EXERCISE DATA
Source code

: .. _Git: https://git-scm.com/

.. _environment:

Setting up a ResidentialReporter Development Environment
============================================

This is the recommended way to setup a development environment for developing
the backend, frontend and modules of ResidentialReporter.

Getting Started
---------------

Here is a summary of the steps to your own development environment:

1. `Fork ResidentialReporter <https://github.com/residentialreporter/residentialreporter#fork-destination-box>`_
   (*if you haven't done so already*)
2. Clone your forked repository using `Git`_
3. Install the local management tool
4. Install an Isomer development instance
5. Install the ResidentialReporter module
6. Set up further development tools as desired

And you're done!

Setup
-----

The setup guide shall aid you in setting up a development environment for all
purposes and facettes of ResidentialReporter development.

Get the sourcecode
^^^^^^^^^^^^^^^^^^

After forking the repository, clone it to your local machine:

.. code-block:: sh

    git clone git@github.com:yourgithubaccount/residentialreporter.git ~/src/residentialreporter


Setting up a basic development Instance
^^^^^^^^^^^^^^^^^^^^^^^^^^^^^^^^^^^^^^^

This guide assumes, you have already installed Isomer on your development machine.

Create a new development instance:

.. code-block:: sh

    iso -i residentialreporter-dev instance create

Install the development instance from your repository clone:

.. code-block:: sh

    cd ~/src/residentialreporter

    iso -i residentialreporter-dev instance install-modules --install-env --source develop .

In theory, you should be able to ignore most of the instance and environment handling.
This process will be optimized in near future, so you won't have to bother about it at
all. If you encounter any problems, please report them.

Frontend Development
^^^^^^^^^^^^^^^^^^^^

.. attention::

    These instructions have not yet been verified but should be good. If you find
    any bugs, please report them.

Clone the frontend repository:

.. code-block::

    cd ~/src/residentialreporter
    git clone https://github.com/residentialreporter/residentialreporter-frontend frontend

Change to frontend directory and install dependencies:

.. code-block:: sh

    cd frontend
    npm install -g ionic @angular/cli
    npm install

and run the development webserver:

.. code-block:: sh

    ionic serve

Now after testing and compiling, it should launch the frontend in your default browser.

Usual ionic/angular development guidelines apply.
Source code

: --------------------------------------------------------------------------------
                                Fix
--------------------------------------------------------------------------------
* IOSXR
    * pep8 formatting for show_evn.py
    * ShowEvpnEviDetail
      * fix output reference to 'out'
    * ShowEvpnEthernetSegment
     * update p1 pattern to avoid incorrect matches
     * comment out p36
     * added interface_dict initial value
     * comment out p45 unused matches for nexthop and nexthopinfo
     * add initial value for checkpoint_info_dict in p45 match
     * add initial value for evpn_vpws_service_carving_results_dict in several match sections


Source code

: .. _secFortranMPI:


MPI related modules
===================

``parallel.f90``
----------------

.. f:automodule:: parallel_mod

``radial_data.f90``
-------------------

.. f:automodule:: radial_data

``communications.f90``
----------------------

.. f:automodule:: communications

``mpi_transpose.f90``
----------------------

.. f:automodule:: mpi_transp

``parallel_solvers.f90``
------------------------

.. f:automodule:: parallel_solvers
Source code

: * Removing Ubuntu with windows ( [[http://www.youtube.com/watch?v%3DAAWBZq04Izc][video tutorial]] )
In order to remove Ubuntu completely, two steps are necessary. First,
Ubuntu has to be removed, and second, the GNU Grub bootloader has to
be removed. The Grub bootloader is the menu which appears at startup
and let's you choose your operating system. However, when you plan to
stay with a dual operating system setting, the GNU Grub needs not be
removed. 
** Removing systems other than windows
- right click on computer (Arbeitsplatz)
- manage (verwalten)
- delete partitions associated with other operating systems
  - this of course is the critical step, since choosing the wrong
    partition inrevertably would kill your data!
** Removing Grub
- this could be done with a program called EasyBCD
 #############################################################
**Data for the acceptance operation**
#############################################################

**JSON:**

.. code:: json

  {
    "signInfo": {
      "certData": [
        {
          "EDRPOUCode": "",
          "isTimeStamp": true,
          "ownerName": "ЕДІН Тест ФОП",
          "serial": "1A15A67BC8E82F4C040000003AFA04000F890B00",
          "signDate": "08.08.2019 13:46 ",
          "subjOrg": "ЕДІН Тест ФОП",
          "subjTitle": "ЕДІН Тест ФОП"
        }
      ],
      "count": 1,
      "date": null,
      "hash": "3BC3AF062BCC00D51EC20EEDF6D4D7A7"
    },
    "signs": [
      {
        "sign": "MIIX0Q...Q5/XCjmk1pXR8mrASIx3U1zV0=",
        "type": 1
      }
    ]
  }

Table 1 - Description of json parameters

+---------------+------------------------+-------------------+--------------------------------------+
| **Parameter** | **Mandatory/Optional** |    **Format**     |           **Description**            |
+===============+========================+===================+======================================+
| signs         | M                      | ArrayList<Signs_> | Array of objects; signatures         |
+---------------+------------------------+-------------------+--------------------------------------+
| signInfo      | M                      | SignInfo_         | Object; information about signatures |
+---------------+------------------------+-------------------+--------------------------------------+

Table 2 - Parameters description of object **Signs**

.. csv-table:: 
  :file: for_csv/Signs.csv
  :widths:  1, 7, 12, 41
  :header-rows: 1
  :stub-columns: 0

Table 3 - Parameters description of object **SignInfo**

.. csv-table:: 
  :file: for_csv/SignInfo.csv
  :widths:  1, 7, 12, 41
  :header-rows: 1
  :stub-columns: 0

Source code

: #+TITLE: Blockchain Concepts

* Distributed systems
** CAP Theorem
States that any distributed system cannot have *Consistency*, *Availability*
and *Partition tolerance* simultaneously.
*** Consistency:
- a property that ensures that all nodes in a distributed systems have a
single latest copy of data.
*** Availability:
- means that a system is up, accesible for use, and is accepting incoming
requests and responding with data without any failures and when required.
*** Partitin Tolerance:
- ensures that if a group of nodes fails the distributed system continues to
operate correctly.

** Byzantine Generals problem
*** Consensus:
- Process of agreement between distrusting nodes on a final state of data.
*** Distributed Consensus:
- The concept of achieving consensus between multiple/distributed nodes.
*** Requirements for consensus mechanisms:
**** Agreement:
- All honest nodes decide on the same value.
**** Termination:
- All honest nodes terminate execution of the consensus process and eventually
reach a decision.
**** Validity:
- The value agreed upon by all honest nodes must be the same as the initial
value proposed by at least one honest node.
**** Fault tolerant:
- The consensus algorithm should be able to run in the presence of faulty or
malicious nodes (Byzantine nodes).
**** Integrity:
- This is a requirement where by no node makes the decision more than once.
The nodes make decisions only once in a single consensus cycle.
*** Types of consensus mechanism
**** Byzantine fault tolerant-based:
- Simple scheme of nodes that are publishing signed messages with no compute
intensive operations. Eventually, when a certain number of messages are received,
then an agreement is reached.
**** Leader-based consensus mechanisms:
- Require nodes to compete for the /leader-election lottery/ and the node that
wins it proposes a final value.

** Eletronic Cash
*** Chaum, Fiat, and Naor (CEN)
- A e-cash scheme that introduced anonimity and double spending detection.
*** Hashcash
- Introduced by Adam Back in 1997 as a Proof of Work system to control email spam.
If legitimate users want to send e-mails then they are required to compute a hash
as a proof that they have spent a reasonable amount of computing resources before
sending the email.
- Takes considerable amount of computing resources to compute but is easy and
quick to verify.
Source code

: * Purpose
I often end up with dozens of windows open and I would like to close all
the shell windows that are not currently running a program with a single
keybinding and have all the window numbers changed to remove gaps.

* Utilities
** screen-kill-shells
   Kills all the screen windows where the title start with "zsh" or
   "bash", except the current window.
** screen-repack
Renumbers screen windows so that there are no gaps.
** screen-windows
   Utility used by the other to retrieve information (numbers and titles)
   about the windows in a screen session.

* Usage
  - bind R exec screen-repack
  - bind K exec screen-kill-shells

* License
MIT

WRITTEN TASK
Within the material, count the lines where the word "when" appears. The reply is that number and nothing more.

ANSWER SECTION
3